Quasi tutti gli economisti riconoscono che il più grave e urgente problema che soffoca l’economia italiana è l’eccesso di debito pubblico. Se il debito pubblico continua a crescere con questa dinamica diventerà insostenibile. La crescita reale del PIL italiano prevista per il 2018 è dell 1,2%, l’aumento dell’inflazione sarà pari a 0,9%, quindi la crescita nominale è del 2,1%, mentre gli interessi che paghiamo ai mercati finanziari si attestano attorno al 3,5% del PIL. L’Italia produce ogni anno più debito che reddito.
Come risolvere il problema ed evitare una crisi verticale dell’economia italiana?
Prima di tutto è importante rispondere ad una precisa domanda; chi detiene il debito pubblico italiano?
Gli investitori stranieri contano per circa il 30% (di cui circa la metà in mano alla BCE), le banche il 29%, le assicurazioni il 21% e Banca d’Italia circa il 15%. Le famiglie italiane detengono ormai soltanto il 5% del debito pubblico quindi non investono più nei titoli pubblici del loro Paese.
L’economista tedesco Richard Werner ha presentato una soluzione che a suo dire sarebbe efficace e immediata per diminuire il debito pubblico.

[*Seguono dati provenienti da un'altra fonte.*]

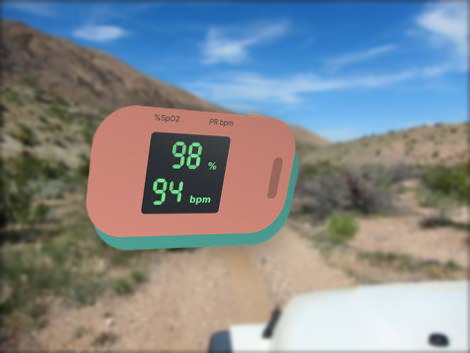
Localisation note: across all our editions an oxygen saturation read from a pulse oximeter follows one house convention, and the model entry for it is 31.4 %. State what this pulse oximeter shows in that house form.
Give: 98 %
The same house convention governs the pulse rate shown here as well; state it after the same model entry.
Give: 94 bpm
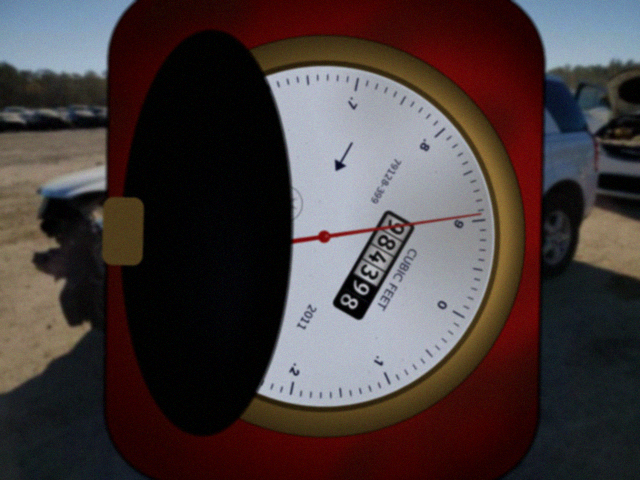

Secondo l’economista lo Stato si dovrebbe far prestare i soldi direttamente dalle banche commerciali invece che indebitarsi ,come fa attualmente, con i mercati finanziari emettendo titoli negoziabili (BOT, BTP, CTZ…).
Secondo Werner, i Governi nazionali dovrebbero preferibilmente indebitarsi direttamente con le banche private accendendo dei prestiti di lunga durata a bassi tassi di interesse per finanziare i deficit pubblici.
È possibile notare che nella quasi totalità dei casi, i prestiti concessi dalle banche ai grandi e enti economici hanno tassi di interesse notevolmente più bassi di quelli applicati sul mercato finanziario.
Attualmente per un prestito a 10 anni si applica un TAEG di poco superiore al 2% (contro il rendimento dei BTP decennali che ora si attesta al 3,4%).
Bisogna anche considerare che verosimilmente uno Stato potrà avere un peso contrattuale notevole riuscendo a spuntare un tasso più favorevole.
Anche le banche potrebbero guadagnare dei notevoli vantaggi prestando soldi allo Stato. Innanzitutto questi prestiti non sono valutati con il metodo mark to market e quindi rappresentano una voce contabile stabile e non soggetta a variazioni negative nelle fasi di crisi; inoltre, secondo le regole di Basilea i prestiti allo stato sono classificati come sicuri, non richiedono di essere coperti da un incremento di capitale della banca prestatrice, e possono anche essere utilizzati come collaterali presso la BCE. Così le banche avrebbero il miglior rapporto capitale/rischio e potrebbero anche offrire più credito all’Economia reale (evitando le situazioni di Credit Crunch).
Una soluzione simile a quella attualmente proposta da Werner venne adottata in Gran Bretagna durante la Seconda Guerra Mondiale quando,su consiglio dell’economista John Maynard Keynes, il Tesoro britannico si fece prestare dalle banche dei fondi all’1,125% di interesse.
Infine questa soluzione ha un merito di fondamentale importanza: essa permette di tenere sotto controllo il debito e di non esporlo alla speculazione di soggetti nazionali e stranieri che, ovviamente, mirano al loro profitto e non all’interesse nazionale. Tali soggetti indubbiamente sono più propensi a “fuggire” nelle situazioni di crisi, cioè proprio nei momenti in cui c’è più bisogno di capitali.
Riprendendo la proposta di Werner l’attuale Ministro Paolo Savona si spinse ad ipotizzare che in Italia una banca pubblica, per esempio MPS, conceda prestiti di lungo periodo allo stato funzionando anche come calmiere nei confronti del mercato finanziario. Secondo l’economista quota parte degli interessi maturati sui crediti concessi allo Stato ritornerebbe allo Stato azionista sotto forma di dividendi sugli utili con vantaggio per le casse pubbliche.
Il problema è che se MPS si comportasse in quel modo dimostrerebbe di essere parte attiva della Pubblica Amministrazione e, di conseguenza, le passività in essere andrebbero conteggiate nel debito pubblico.